The legumes, such as clovers and vetches, are best known for the nitrogen they capture from the air and store in nodules in their roots. If the plants are returned to the soil before seeds are produced, that nitrogen stays in the soil. I manage my cover crops using only hand tools and show you how to do that in my DVD

Cover Crops and Compost Crops IN Your Garden.  The roots are left in the soil when I cut the foliage for compost material. The foliage is returned to the garden bed in the form of compost. In the photo you see the legumes hairy vetch (in the back) and crimson clover (flowering in the foreground). Just so you know, crimson clover and red clover are two different crops. Crimson clover is a common legume in the garden from fall to spring. It flowers about the time of the last spring frost, just in time to make way for the next crop. Although red clover could go into a carefully managed garden rotation, it is best known as an addition to pasture mixes and comes back a second year.

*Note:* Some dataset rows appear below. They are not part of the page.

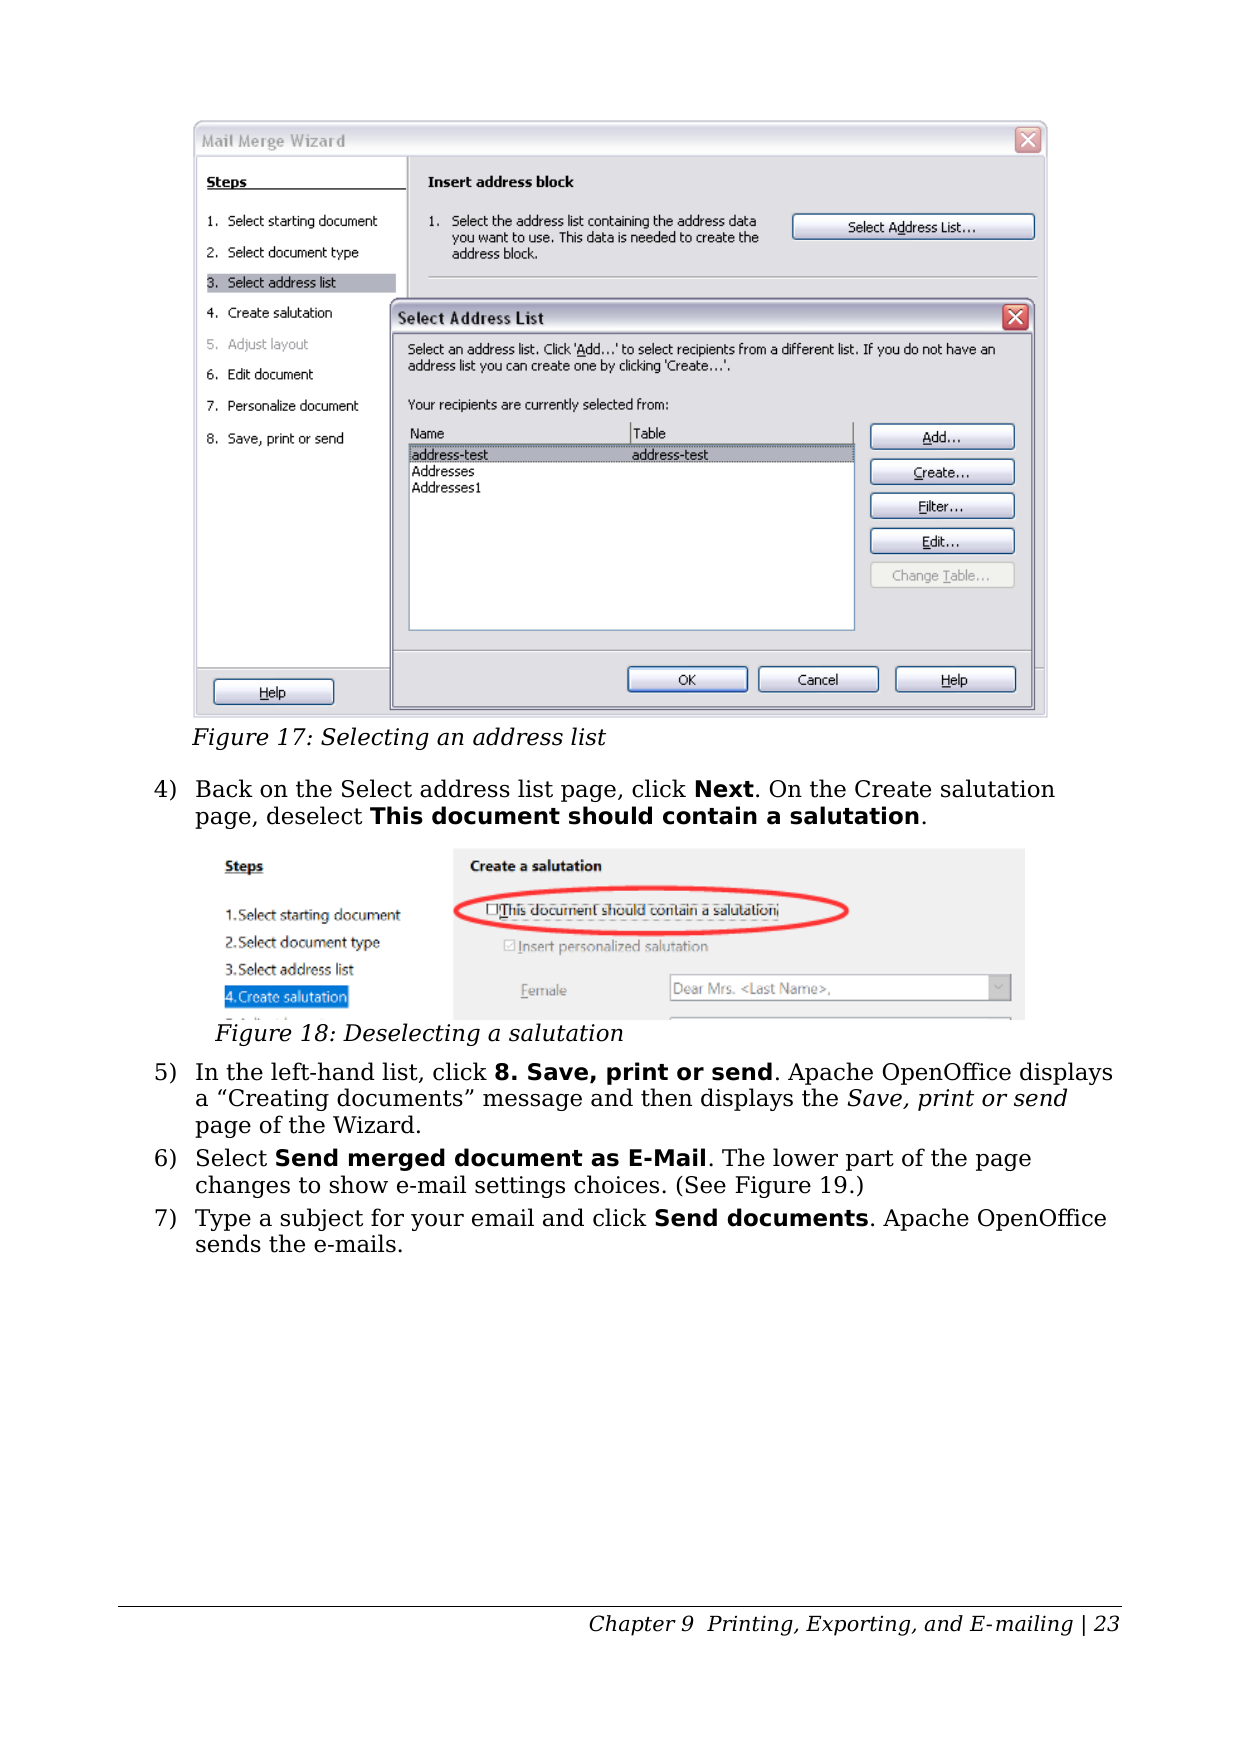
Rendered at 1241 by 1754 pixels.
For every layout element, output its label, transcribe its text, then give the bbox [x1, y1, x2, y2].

text Figure 18: Deselecting a salutation [215, 1020, 1025, 1046]
list Type a subject for your email and click Send documents. Apache OpenOffice sends the e-mails. [177, 1205, 1122, 1258]
text Figure 17: Selecting an address list [192, 724, 1048, 751]
picture [192, 118, 1049, 719]
list Select Send merged document as E-Mail. The lower part of the page changes to show e-mail settings choices. (See Figure 19.) [177, 1145, 1122, 1198]
picture [215, 848, 1025, 1020]
list Back on the Select address list page, click Next. On the Create salutation page, deselect This document should contain a salutation. [177, 776, 1122, 829]
list In the left-hand list, click 8. Save, print or send. Apache OpenOffice displays a “Creating documents” message and then displays the Save, print or send page of the Wizard. [177, 1059, 1122, 1139]
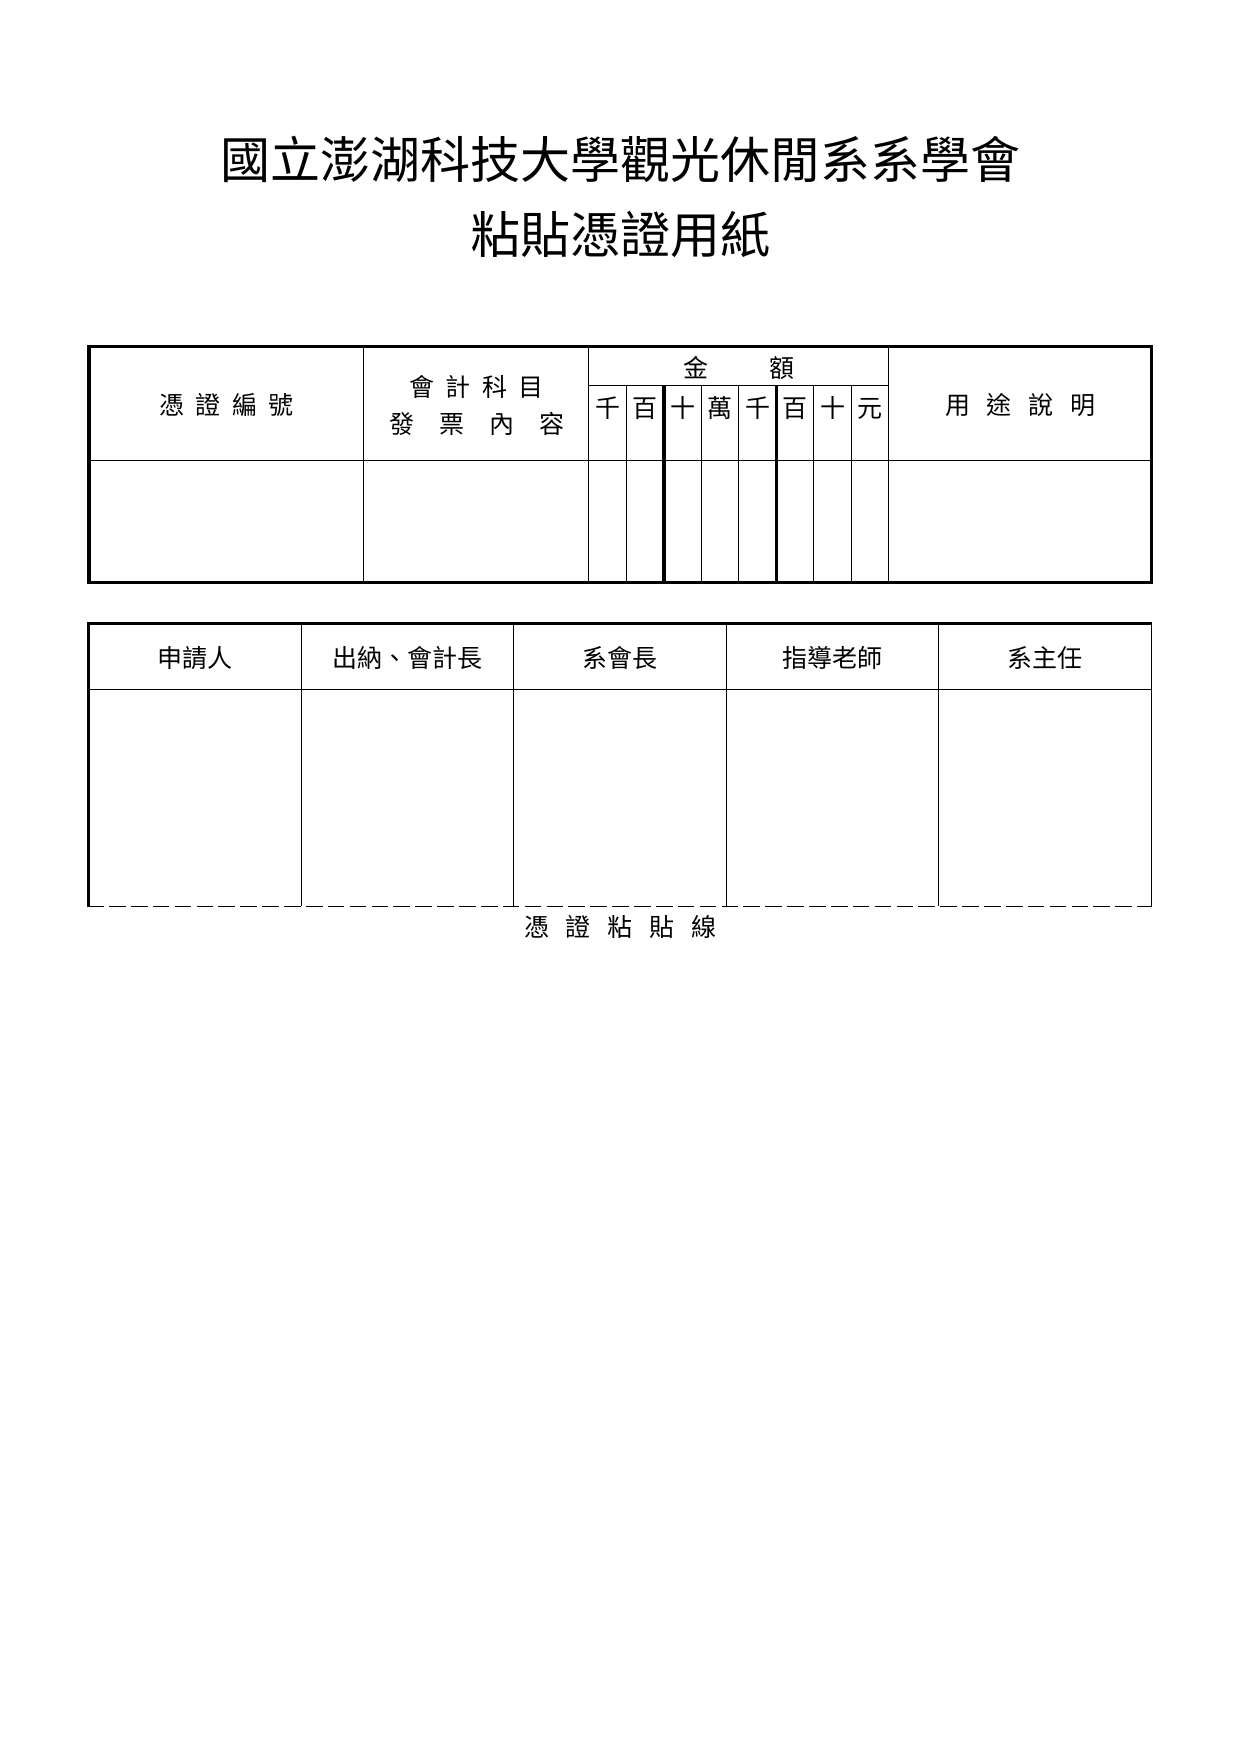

Besides adding new nutrients, cover crops can keep the nutrients that are already there from leaching away. Cereal rye, also known as winter rye, is the best crop for that. In my garden I have my compost piles on a garden bed. In the fall, the finished compost is spread on the beds before the cover crops are planted. The compost piles that are still working are moved to the next bed in the rotation plan. That’s the only time they get turned. I will be starting a new pile with the cornstalks, sweet potato vines, peanut vines, and other garden residue and weeds. That new pile will be built on the new compost bed and the cycle continues. As soon as the compost is moved out of the bed, I plant rye. It sops up any nutrients left behind in the soil, holding them to be released later when I either cut the rye for mulch-in-place or let it grow to seed and use the straw as compost material. My best corn crop follows the rye that follows the compost pile.